O oficial do Registro Civil das Pessoas Jurídicas recebeu para registro o contrato social da sociedade empresária Alfa, cuja atividade econômica consistia na intermediação entre pessoas interessadas na compra e venda de órgãos e tecidos humanos. Por entender que o objeto da sociedade civil é manifestamente ilícito, o oficial, corretamente:
- A)negou-se a registrar o contrato social, comunicando as razões ao apresentante;
Errada, porque o oficial nao deve simplesmente recusar sem submeter a questao ao rito proprio da duvida registral.
- B)sobrestou o processo de registro e suscitou dúvida para o juiz competente, que decidirá;
Certa, pois diante de irregularidade juridica relevante o oficial deve sobrestar e suscitar duvida ao juiz competente.
- C)negou-se a registrar o contrato social, decisão proferida ad referendum do juiz competente;
Errada, porque a recusa ad referendum nao e a tecnica adequada para resolver a registrabilidade no RCPJ.
- D)registrou o contrato social, apondo nota, à margem do registro, a respeito da ilicitude do objeto;
Errada, porque o registro nao pode ser feito quando o objeto social e manifestamente ilicito, nem isso se corrige com simples anotacao.
- E)deve aguardar o decurso do prazo do edital publicado e, se for apresentada provocação por qualquer interessado, encaminhará os autos para decisão do juiz competente.

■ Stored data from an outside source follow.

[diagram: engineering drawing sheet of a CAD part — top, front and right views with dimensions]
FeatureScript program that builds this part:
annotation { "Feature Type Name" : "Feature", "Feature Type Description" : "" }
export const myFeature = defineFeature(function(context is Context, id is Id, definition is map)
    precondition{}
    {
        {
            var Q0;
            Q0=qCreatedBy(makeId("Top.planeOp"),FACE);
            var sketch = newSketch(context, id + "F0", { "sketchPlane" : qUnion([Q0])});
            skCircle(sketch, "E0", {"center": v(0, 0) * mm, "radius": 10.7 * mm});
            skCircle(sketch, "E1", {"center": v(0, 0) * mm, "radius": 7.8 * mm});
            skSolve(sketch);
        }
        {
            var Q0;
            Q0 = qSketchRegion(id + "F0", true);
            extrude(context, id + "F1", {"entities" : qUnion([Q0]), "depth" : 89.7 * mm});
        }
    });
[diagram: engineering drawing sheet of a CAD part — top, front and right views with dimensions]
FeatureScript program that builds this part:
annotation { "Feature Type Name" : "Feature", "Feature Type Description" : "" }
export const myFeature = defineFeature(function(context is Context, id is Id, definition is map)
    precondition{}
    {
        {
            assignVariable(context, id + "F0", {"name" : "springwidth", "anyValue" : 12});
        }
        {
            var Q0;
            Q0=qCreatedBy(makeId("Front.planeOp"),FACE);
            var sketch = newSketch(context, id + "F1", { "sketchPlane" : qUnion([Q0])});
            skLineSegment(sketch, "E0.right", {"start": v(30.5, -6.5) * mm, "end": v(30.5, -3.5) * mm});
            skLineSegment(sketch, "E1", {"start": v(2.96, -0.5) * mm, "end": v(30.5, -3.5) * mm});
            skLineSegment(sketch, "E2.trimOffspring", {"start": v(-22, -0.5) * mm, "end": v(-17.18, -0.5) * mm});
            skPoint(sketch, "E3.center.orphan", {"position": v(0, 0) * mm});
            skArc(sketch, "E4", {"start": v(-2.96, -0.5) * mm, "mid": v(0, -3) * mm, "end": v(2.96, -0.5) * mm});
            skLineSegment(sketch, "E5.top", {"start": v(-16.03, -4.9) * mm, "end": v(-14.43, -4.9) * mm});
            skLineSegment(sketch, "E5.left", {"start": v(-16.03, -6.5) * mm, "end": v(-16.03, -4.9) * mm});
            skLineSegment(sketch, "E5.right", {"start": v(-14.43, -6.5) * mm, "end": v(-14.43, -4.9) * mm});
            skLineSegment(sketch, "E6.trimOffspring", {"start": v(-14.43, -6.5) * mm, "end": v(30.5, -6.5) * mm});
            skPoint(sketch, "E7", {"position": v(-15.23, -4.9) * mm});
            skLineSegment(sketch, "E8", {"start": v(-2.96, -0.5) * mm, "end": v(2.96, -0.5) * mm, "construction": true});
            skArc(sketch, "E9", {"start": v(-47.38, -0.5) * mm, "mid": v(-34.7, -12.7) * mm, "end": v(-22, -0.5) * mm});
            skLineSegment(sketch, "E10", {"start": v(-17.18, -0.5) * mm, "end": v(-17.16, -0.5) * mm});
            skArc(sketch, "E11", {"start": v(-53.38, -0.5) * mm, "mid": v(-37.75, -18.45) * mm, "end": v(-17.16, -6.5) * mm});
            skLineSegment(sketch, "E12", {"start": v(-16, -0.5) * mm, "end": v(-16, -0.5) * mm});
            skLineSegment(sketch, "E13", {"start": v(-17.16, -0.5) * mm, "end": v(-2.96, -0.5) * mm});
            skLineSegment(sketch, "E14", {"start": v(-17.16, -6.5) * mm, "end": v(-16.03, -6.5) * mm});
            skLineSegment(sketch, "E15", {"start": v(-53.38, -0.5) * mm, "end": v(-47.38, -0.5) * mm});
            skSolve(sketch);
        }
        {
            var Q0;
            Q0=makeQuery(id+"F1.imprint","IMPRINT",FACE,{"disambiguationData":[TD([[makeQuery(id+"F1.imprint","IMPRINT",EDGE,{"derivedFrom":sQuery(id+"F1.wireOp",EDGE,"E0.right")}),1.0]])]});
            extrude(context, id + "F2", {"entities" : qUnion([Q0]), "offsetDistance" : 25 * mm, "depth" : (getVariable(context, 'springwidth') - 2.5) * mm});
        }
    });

Errada, porque edital e provocacao de interessados nao sao o procedimento cabivel para essa hipotese de controle de legalidade.
Gabarito: B
No Registro Civil de Pessoas Jurídicas, o oficial nao faz papel de carimbo automatico: ele faz um controle de legalidade do ato apresentado. Se o objeto social e manifestamente ilicito, nao faz sentido registrar uma sociedade para praticar algo proibido, porque o registro nao transforma o ilegal em legal. Mas existe um detalhe importante de prova: quando surge duvida sobre a registrabilidade, o caminho tecnico e suscitar duvida ao juiz competente, e nao simplesmente negar de forma definitiva como se o oficial fosse o ultimo juiz da causa. Esse procedimento esta previsto na Lei 6.015/1973, nos arts. 198 a 204, aplicaveis ao sistema registral. Por isso, a banca considera correta a alternativa B: o oficial deve sobrestar o procedimento e remeter a questao ao Judiciario para decisao. A ideia e simples: se a situacao pede controle judicial de legalidade, o registrador nao deve agir sozinho nem registrar algo com objeto manifestamente ilicito. Em resumo: objeto social ilicito nao passa no filtro registral, e a via adequada para resolver a controvrsia e a duvida registral. O registrador nao inventa uma sociedade de trafico de orgaos com um sorriso no rosto e um selo na mao.